State Auto Financial's CEO Hosts 2012 Annual Stockholders Meeting Conference (Transcript)

State Auto Financial (STFC)

Shareholder Analyst Conference Call

May 4, 2012 10:00 pm ET


Robert P. Restrepo – Chairman and Chief Executive Officer

James A. Yano – Vice President, Secretary and General Counsel

Julie Williams – Personal Lines Sales Specialist


Robert P. Restrepo

Good morning. The 21st Annual Meeting of the Shareholders of State Auto Financial Corporation will now come to order. My name is Bob Restrepo, Chairman and CEO and President of State Auto Financial Corporation. And I would like to welcome all our shareholders, employees, agents and other guests as well as those joining us on the World Wide Web. Those of you attending via the internet have the ability to advance the slides we’ll be using today. I will try to pop you periodically, so you can stay with us.

First of all, I’d like to introduce the members of your Board of Directors. I’ll introduce them to you by company and as that you hold your recognition to all our standing. From State Auto Financial Corporation, STFC, we have Bob Baker; Dave D'Antoni; Eileen Mallesch; Tom Markert; David Meuse; Elaine Roberts; Sandy Trevor; and Paul Williams. Thank you for all you do.

Also joining us from the Board of Directors of State Auto Mutual, are Dennis Blank; Alison Coolbrith; Michael Fiorile; Jim Kunk; Paul Otte; Marsha Ryan; Kenan Schultheis; Ed Simcox; Dwight Smith; and Roger Sugarman. Thank you too for everything. You’re welcome.

The order of business at this morning’s meeting will be as follows. First, we’ll cover the procedural matters required to conduct the meeting. Next, we’ll consider and act upon the matters set forth in the company’s proxy solicitation materials distributed to shareholders in connection with the Annual Meeting. And finally, we’ll present a report on the company’s operations for 2011.

I would like to ask our Secretary and General Counsel, Jay Yano to report on procedural requirements for the meeting.

James A. Yano

Thanks Bob. A complete list of our shareholders of record for State Auto Financial Corporation who are entitled to vote at this meeting, there is a range in the alphabetic order noting the address and number and class of shares held by each sub-shareholder that’s available and subject to inspection, it’s in the hands of Julie William, Win Logan our Inspectors of election are located to my right against the wall over there.

Now we give the notice of the annual meeting of shareholders, a proxy statement and the former proxy was commenced on April 3, 2012, the shareholders of record of STFC, at the close of business on March 9, 2012. I received an after date of the mailing from Broadridge Financial Solutions confirming the fact.

As I stated before the directors have appointed, Win Logan of the company and [Julie], with the law firm at Baker Hostetler as our inspectors of election. They are responsible for the following.

Determining the number of shares outstanding, the voting rates with respect to each such share, the number of shares represented at the meeting, the existence of a quorum, and the authenticity, validity and effect of any proxies that have been delivered. They will receive votes, ballots, consents and waivers, in hear and determine all the challenges and questions arising in connection with the vote. They count and tabulate all votes, consents, waivers and releases, they determine to announce the results and do such other acts are proper to conduct the election and vote with fairness to all shareholders.

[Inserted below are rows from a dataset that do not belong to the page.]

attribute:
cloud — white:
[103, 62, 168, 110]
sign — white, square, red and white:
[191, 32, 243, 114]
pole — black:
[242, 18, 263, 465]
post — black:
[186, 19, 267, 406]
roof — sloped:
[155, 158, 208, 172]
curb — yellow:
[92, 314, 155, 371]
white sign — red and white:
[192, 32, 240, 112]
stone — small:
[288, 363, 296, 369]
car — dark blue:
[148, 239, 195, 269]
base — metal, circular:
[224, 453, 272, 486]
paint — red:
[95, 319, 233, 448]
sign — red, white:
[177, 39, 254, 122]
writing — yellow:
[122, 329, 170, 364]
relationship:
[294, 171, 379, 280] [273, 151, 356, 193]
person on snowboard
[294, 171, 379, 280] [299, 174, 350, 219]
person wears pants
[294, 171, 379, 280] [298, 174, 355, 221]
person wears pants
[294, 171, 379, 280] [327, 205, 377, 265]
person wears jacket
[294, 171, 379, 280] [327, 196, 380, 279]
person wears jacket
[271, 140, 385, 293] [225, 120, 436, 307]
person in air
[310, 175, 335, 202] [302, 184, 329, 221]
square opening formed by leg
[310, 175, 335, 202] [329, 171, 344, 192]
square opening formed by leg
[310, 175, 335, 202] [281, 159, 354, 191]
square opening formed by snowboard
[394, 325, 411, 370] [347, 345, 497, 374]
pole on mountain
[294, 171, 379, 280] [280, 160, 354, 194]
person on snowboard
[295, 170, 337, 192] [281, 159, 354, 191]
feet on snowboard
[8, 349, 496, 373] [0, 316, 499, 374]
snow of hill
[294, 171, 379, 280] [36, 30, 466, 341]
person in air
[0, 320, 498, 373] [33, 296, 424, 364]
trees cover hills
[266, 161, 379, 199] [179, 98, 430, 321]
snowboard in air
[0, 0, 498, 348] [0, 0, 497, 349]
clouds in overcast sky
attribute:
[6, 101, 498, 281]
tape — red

I will receive the report from Julie and Win which states that the inspectors have determined that as of March 9, 2012 the record date for this meeting, that the company has issued and has outstanding 40,376,941 common shares of which 39,114,835 shares or 96.87% of the outstanding common shares are represented at this meeting in person and by proxy. Accordingly, I declare whether a quorum is present to conduct business at this meeting.

Robert P. Restrepo

Thank you, Jay. This morning, we’ll be voting by ballot on the matters described in detail on the proxy statement. Proxies will vote in accordance with instructions on the proxy forms. All shareholders should file the proxy forms with the inspectors of election to facilitate the tabulation of votes, unless they wish to vote separately by ballot.

The first order of business is the election of the directors of the company, we’ll be voting on the election of three, Class III Directors. I’ll now direct the meeting. I’ll now declare the meeting open to receive nominations. I will ask Jay Yano to present the formal resolution nominating the individuals recommended for the Nominating and Governance Committee of the company’s Board of Directors.

James A. Yano

Result, that the following individuals are hereby nominated for the elections Class III Directors of the company, each to hold office for a three year term and until a successor is elected and qualified. Eileen A. Mallesch, Robert P. Restrepo Jr., and Paul S. Williams.

Robert P. Restrepo

Are there any other nominations people would like to propose? Saying and hearing none, I declare the nomination is closed and the poll is open for voting. Ms. Woolley will provide you with a ballot, if you wish to vote in person, however any shareholder who has already voted by a proxy need not to vote again, need not vote again. Is there anyone who has not voted, or wishes to ballot? I hereby declare the poll closed, will the inspectors of election please announce our results.